**DIRECTIONS FOR THIS TASK:** Give back every entry exactly; drop the pictures.

[PROVIDED INFORMATION — start]

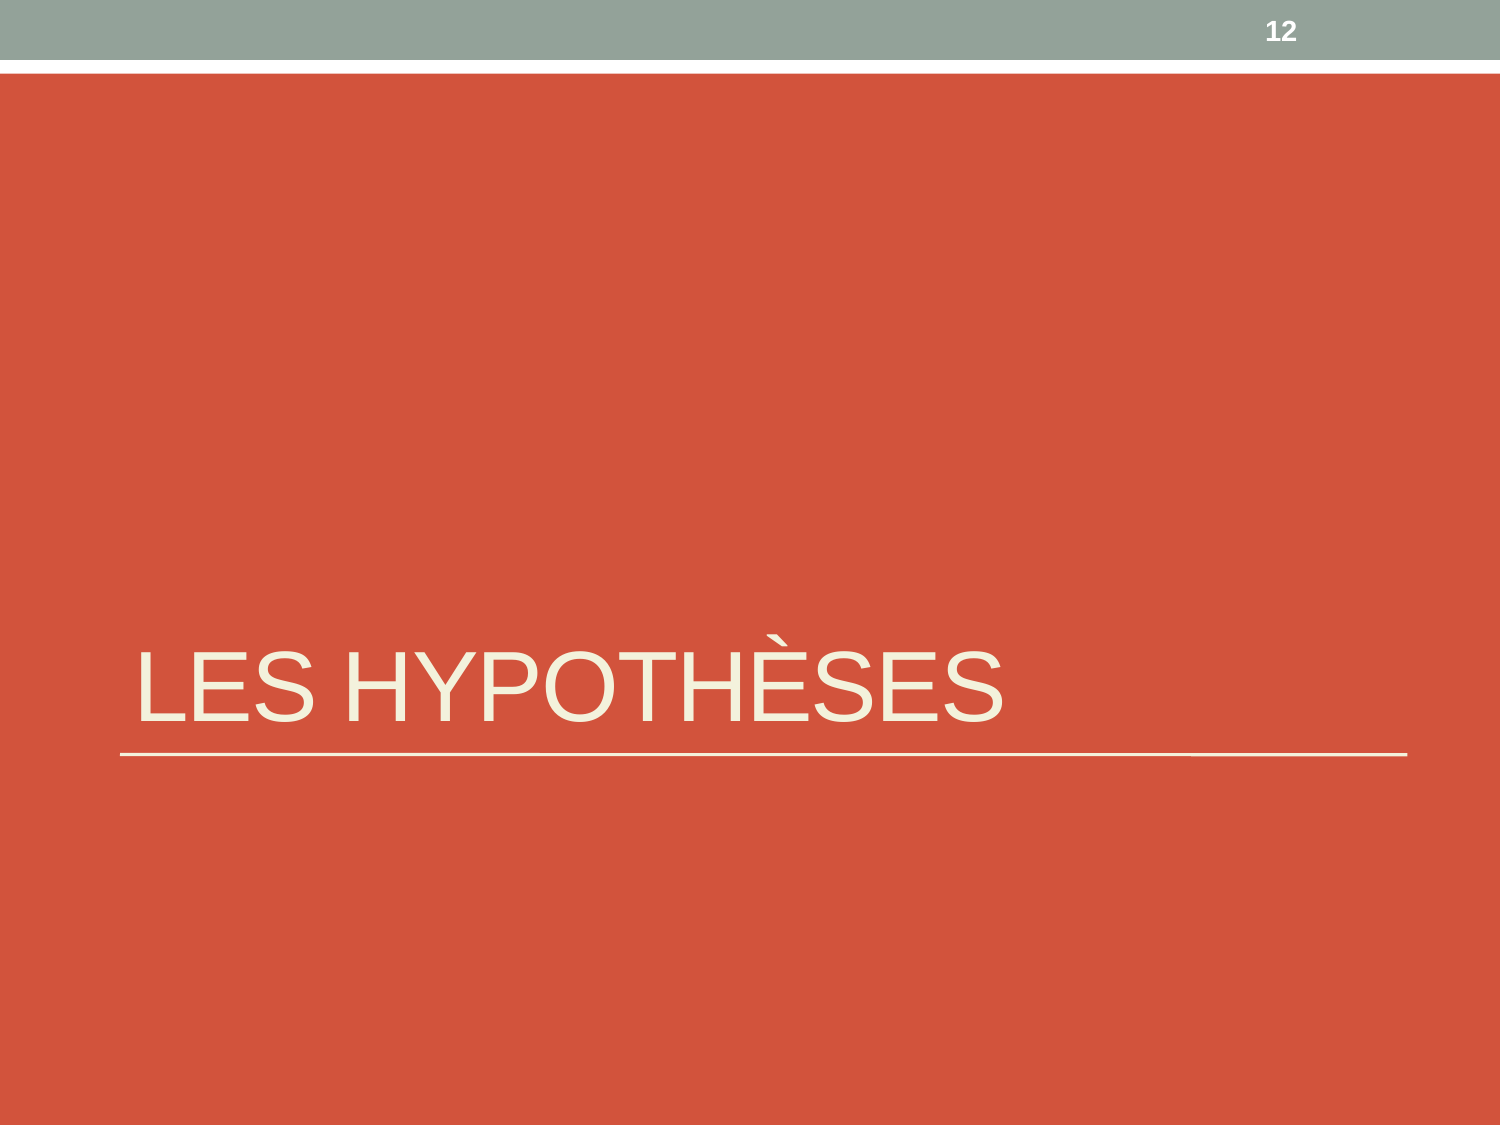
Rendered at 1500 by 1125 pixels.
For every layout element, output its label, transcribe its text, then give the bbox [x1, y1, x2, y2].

title Les hypothèses [118, 387, 1394, 749]
slide_number 12 [1250, 3, 1425, 57]
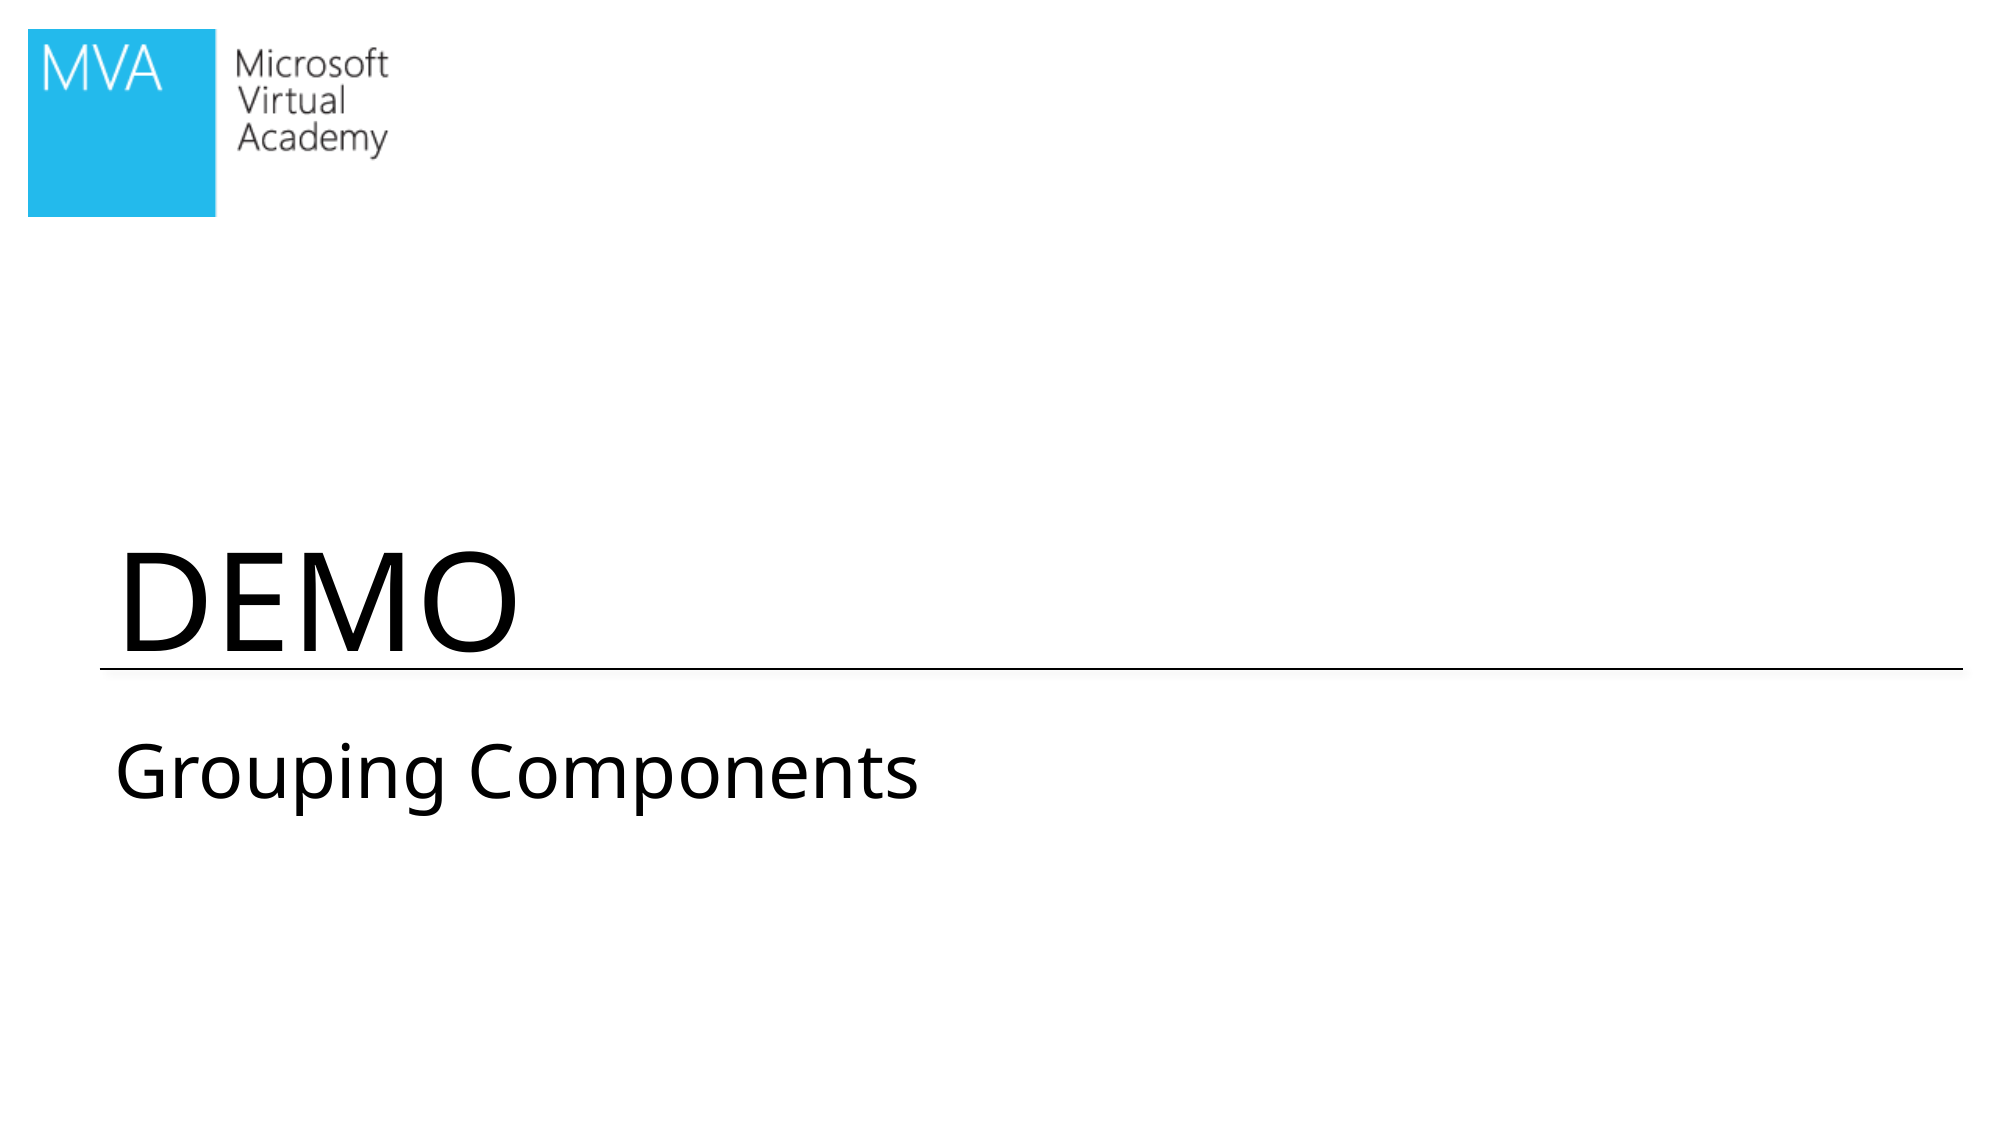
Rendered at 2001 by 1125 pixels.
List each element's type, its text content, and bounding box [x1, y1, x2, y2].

title Grouping Components [99, 733, 1976, 1009]
picture [28, 29, 497, 217]
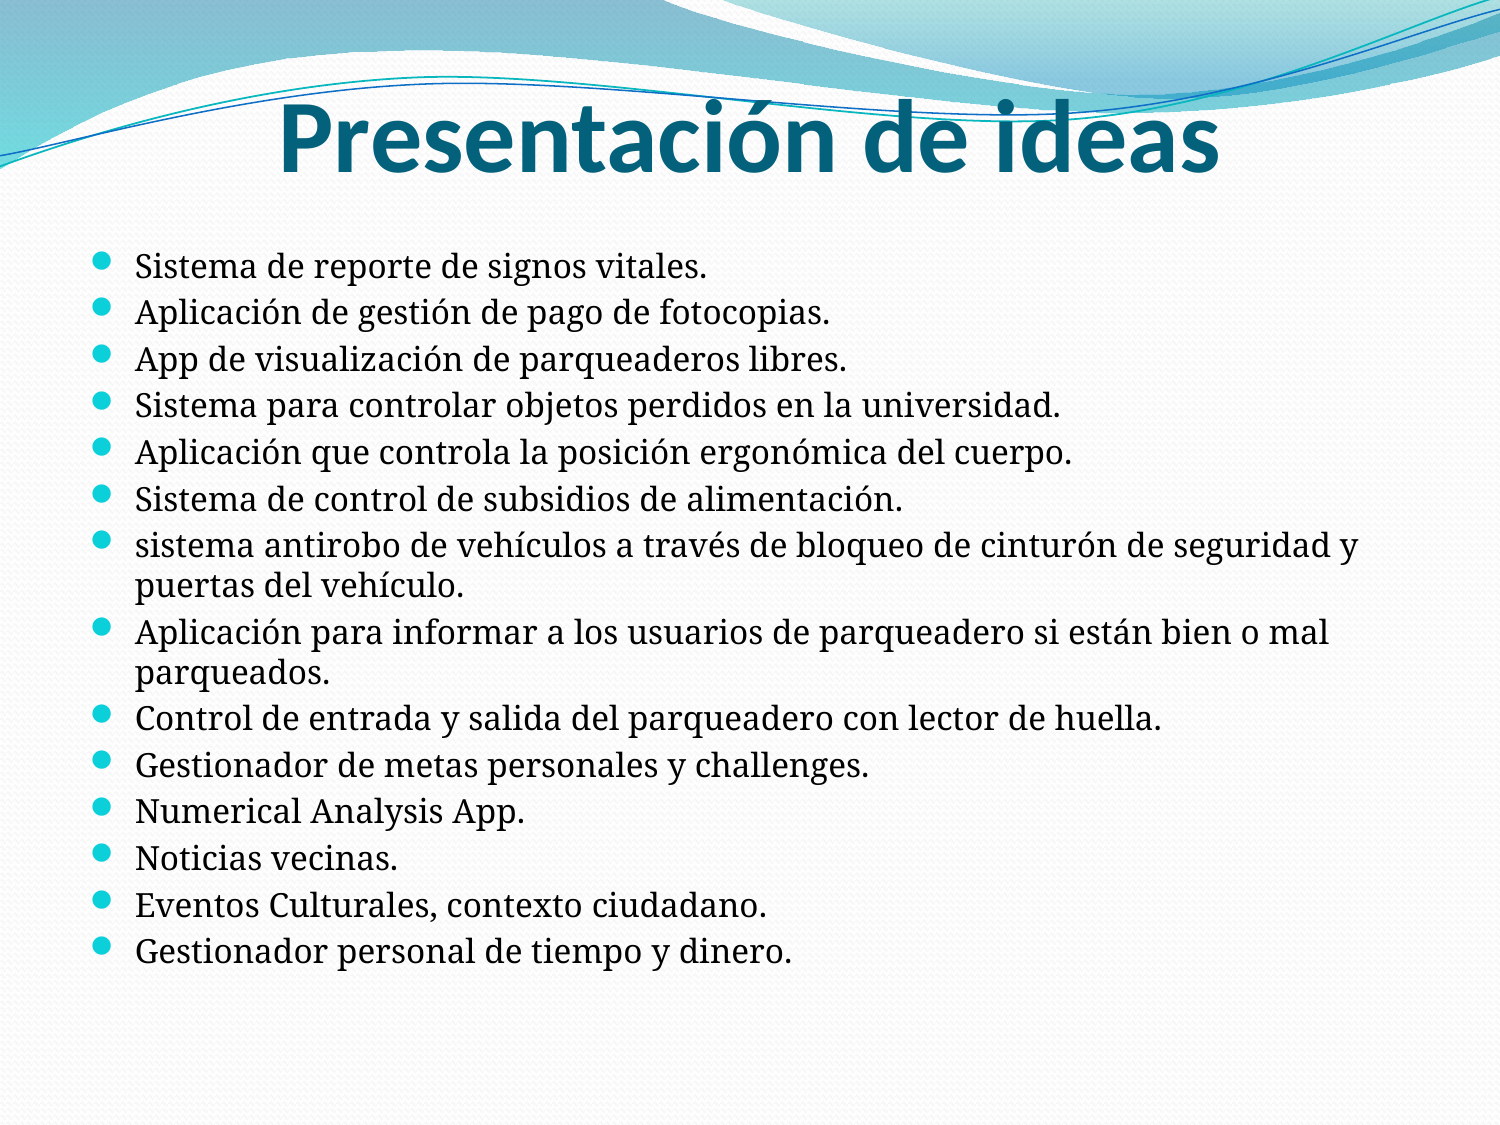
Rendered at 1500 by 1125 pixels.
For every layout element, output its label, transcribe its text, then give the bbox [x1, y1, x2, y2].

title Presentación de ideas [75, 5, 1425, 194]
list Sistema de reporte de signos vitales. Aplicación de gestión de pago de fotocopias. App de visualización de parqueaderos libres. Sistema para controlar objetos perdidos en la universidad. Aplicación que controla la posición ergonómica del cuerpo. Sistema de control de subsidios de alimentación. sistema antirobo de vehículos a través de bloqueo de cinturón de seguridad y puertas del vehículo. Aplicación para informar a los usuarios de parqueadero si están bien o mal parqueados. Control de entrada y salida del parqueadero con lector de huella. Gestionador de metas personales y challenges. Numerical Analysis App. Noticias vecinas. Eventos Culturales, contexto ciudadano. Gestionador personal de tiempo y dinero. [75, 237, 1425, 1088]
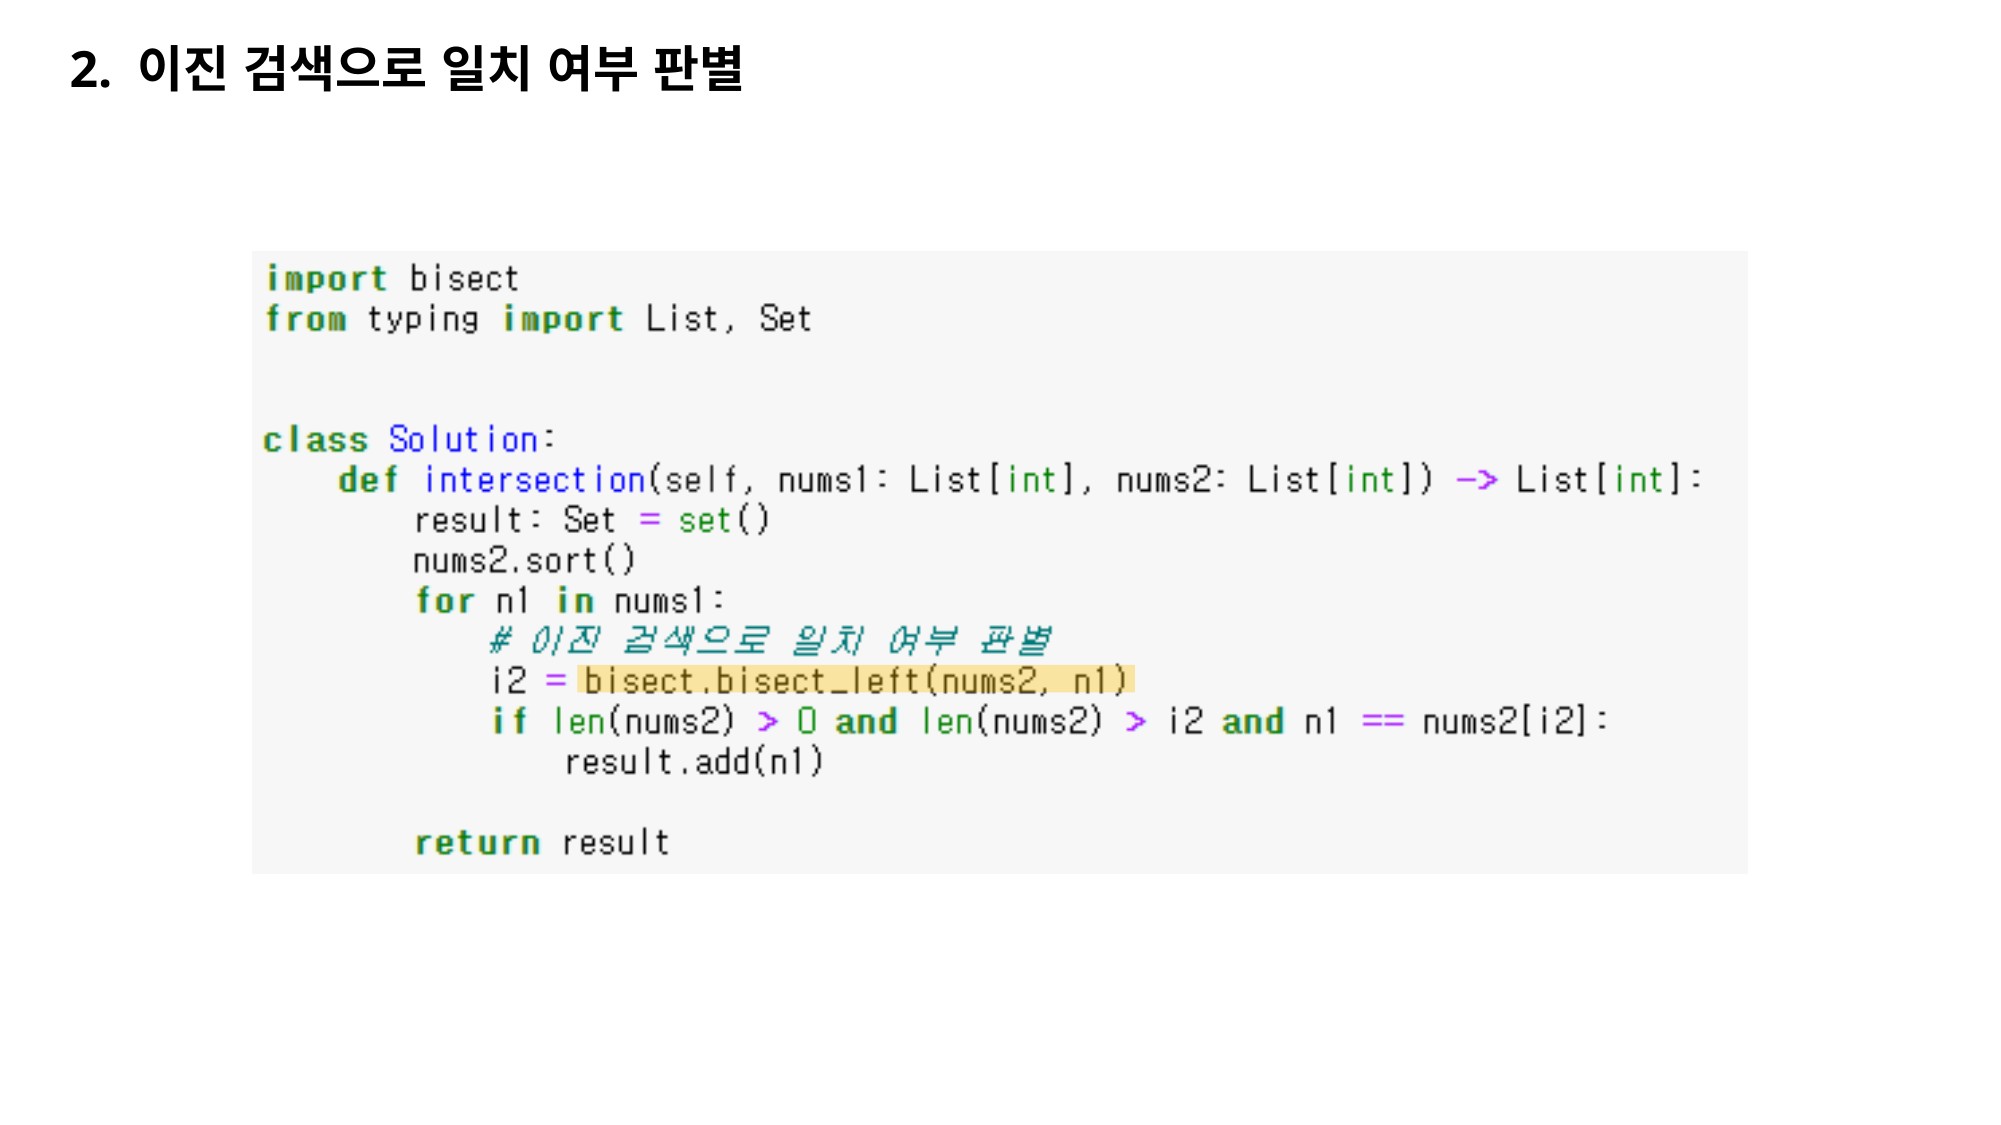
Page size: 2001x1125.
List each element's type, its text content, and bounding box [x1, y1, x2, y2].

text_box 2. 이진 검색으로 일치 여부 판별 [54, 30, 761, 105]
picture [252, 251, 1748, 874]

[PROVIDED INFORMATION — finish]

**PROBLEM SOLUTION:**
Rendered at 1500 by 1125 pixels.
For every layout element, output its label, transcribe its text, then give the bbox [x1, y1, x2, y2].

title Les hypothèses [118, 387, 1394, 749]
slide_number 12 [1250, 3, 1425, 57]
Rendered at 2001 by 1125 pixels.
List each element's type, its text content, and bounding box [x1, y1, x2, y2].

title Grouping Components [99, 733, 1976, 1009]
picture [28, 29, 497, 217]
Rendered at 1500 by 1125 pixels.
For every layout element, output its label, transcribe its text, then give the bbox [x1, y1, x2, y2].

title Presentación de ideas [75, 5, 1425, 194]
list Sistema de reporte de signos vitales. Aplicación de gestión de pago de fotocopias. App de visualización de parqueaderos libres. Sistema para controlar objetos perdidos en la universidad. Aplicación que controla la posición ergonómica del cuerpo. Sistema de control de subsidios de alimentación. sistema antirobo de vehículos a través de bloqueo de cinturón de seguridad y puertas del vehículo. Aplicación para informar a los usuarios de parqueadero si están bien o mal parqueados. Control de entrada y salida del parqueadero con lector de huella. Gestionador de metas personales y challenges. Numerical Analysis App. Noticias vecinas. Eventos Culturales, contexto ciudadano. Gestionador personal de tiempo y dinero. [75, 237, 1425, 1088]
Page size: 2001x1125.
List each element's type, its text content, and bounding box [x1, y1, x2, y2].

text_box 2. 이진 검색으로 일치 여부 판별 [54, 30, 761, 105]
picture [252, 251, 1748, 874]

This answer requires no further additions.